In some cases I’ve simply tweaked my storyline to suit the image output. The creative part for us is to utilize the images produced in ways that can be used to enhance a story in a video (or document such as this) without becoming frustrated that the man was wearing glasses…
Images were generated using Black Forrest Labs Flux1.x
What about Ai Videos?
Whilst I’m sure we are all longing to get Ai generated videos, and Black Forest Labs are working on video creation, but it might be a bit of longer wait for us amateurs. Even if it does come soon, it probably won’t suit our pockets.
Using the price of 2.5 cents per image for a video at 25 frames per second means that each second costs 62 cents, each minute is $37.5. So a 5 minute video at these prices would cost $187.50.
Even a fraction of that price could still be very steep when we realize that the output at first is likely to be somewhat unpredictable, and several regenerations might be required to get the results needed.
I can imagine Ai video generation being widely used in advertising studios, where short, sharp, and often slightly disjointed clips of only a few seconds might be ideal. And certainly the cost wouldn’t be an issue for them – indeed it would likely be massive cost saving.
Meanwhile, for us hobbyists, I suspect that other more creative ways to generate Ai video’s might be more accessible first. Perhaps using avatars would be a start?
More about that in later editions of Ai Corner…
So, while you wait for the video versions, get started with the images!
Enjoy!
Now how it works for the techies reading this.
Flux is powered by Generative Adversarial Networks (GANs), Variational Autoencoders (VAEs), and Transformer-based models. The model has been trained on vast datasets containing a wide variety of images, styles, and concepts, allowing it to generate images with a high level of realism, creativity, and detail.- Natural Language Processing (NLP): The integration of NLP allows Flux to interpret complex prompts written in plain English (or other languages). This makes it easier for users to generate images simply by describing what they want, removing the need for technical expertise or specialized knowledge.

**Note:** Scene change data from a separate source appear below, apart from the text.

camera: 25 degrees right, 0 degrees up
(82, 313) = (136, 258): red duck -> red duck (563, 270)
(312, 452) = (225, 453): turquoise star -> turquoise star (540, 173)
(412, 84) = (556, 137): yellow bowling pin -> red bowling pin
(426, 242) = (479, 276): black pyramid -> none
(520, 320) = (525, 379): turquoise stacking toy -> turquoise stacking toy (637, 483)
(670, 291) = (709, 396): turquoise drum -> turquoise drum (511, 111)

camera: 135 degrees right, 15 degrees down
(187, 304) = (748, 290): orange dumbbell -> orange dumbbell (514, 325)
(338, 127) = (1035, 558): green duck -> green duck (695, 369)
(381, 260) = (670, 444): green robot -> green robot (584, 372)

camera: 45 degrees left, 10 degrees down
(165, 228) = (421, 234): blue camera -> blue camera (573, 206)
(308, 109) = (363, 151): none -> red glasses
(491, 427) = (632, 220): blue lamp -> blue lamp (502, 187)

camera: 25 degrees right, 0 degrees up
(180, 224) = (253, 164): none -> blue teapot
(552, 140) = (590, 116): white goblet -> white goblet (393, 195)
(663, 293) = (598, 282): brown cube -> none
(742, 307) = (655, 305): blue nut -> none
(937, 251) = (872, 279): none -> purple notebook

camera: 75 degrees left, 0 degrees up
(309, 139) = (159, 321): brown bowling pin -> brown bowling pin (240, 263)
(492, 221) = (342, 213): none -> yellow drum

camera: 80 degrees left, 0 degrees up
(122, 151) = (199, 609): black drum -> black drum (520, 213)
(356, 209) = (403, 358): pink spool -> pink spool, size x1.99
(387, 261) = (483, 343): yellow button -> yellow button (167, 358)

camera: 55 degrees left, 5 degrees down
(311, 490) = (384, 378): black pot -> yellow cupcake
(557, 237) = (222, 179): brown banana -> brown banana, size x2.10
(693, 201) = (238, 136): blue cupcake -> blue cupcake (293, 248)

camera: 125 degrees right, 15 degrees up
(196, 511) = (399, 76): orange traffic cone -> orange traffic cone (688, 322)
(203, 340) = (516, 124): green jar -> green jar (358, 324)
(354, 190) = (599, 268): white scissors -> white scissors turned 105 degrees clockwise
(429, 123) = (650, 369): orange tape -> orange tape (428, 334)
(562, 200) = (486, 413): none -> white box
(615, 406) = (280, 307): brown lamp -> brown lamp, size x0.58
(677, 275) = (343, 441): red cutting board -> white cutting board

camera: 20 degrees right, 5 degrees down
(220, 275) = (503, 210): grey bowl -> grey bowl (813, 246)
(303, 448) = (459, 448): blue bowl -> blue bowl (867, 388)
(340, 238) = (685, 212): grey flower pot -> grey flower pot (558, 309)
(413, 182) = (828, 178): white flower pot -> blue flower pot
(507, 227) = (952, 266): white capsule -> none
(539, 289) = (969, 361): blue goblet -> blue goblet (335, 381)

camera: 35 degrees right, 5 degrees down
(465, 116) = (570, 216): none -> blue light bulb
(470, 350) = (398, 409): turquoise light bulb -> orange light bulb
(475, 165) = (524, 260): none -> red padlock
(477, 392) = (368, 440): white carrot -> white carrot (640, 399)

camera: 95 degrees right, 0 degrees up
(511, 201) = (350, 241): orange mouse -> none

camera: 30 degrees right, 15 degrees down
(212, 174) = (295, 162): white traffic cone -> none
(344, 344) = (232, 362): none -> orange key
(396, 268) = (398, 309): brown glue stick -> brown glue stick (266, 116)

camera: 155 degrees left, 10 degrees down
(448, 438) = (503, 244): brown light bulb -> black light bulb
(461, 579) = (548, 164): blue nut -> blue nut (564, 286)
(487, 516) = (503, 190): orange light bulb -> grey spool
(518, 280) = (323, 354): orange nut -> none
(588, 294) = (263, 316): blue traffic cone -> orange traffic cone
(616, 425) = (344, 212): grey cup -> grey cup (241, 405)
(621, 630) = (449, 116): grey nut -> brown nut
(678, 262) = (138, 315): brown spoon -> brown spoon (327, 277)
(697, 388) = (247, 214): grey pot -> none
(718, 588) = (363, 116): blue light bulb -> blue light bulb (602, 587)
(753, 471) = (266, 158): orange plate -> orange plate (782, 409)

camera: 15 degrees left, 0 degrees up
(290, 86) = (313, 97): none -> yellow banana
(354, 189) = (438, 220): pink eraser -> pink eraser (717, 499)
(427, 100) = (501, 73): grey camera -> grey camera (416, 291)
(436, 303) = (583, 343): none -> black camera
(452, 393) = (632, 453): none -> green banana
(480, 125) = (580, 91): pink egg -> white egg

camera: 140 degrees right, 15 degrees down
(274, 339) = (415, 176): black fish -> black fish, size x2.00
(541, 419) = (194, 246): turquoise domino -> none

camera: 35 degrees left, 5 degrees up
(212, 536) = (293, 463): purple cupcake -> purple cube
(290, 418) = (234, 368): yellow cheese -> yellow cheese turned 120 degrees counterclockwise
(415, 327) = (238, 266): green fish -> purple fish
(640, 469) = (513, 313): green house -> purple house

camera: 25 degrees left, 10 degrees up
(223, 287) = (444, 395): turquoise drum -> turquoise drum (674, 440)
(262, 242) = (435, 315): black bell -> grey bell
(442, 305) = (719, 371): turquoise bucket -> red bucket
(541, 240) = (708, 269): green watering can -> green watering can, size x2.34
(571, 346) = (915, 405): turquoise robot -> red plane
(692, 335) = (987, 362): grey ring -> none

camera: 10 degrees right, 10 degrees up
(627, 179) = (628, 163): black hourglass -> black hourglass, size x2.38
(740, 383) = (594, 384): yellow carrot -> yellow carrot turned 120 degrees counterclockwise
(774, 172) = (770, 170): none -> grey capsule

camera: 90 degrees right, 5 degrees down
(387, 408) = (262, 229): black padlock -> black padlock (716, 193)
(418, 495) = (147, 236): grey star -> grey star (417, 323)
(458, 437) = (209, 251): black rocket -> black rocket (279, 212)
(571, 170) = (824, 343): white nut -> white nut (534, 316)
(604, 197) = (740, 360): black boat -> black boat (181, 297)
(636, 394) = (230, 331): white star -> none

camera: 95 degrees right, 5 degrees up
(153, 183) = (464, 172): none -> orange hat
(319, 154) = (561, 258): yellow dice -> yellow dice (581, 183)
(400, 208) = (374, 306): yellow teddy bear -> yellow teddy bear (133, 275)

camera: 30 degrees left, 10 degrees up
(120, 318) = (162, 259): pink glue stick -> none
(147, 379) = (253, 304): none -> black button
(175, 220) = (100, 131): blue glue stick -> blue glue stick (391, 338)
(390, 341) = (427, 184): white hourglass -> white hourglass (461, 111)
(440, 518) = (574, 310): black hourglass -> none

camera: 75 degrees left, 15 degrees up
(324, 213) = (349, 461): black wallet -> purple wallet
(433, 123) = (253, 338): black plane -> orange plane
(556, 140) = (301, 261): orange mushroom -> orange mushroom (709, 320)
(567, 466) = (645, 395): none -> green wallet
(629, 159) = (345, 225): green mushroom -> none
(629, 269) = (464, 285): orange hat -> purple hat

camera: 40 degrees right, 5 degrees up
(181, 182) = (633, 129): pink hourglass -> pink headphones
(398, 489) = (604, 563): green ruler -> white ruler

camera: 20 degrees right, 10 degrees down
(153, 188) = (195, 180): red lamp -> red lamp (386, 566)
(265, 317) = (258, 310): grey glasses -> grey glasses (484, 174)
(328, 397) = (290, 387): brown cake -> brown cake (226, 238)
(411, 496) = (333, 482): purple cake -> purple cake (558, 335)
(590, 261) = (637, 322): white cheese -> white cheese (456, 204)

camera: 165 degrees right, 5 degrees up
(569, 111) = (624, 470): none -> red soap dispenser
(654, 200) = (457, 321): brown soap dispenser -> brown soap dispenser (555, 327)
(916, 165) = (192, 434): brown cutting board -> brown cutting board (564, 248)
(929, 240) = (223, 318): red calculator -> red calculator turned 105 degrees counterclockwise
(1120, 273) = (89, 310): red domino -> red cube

- Generative Networks: These are responsible for producing the images based on the user’s prompt. Flux leverages both traditional GANs as well as more modern architectures like StyleGAN2 to ensure the images are realistic yet artistically flexible.
- Advanced Neural Networks: The model utilizes a multi-layered neural network architecture that allows for both image generation and real-time style transfer. This network architecture helps to refine the quality of generated images, ensuring high levels of detail and complexity.
Ai Closing Comment for this Month
Ai at this level has only been around for a very short time, and during that period the developers have learned a great deal. Some 40 years ago it was thought that Neural Networks were a dead end for Ai, but thanks to the perseverance and persistence of people such as Geoffrey Hinton (Nobel Prize for Physics, October 2024) Neural Networks have become central to Ai evolution. And in the process they have taught, and continue to teach us, much more about the inner workings of the human brain. And In more recent times (only months ago) people were suggesting that Large Language Models had reached their limits. That the Ai wall was being hit and that an Ai ‘winter’, were nothing happens, was imminent. As is often the case with Ai, the unpredictable occurs, and today the rate of Ai growth is faster than ever.
The next development will be personal Ai Agents. Watch out for more about these in future editions.
Buckle up, it’s going to be one heck of a ride!
Jim Reed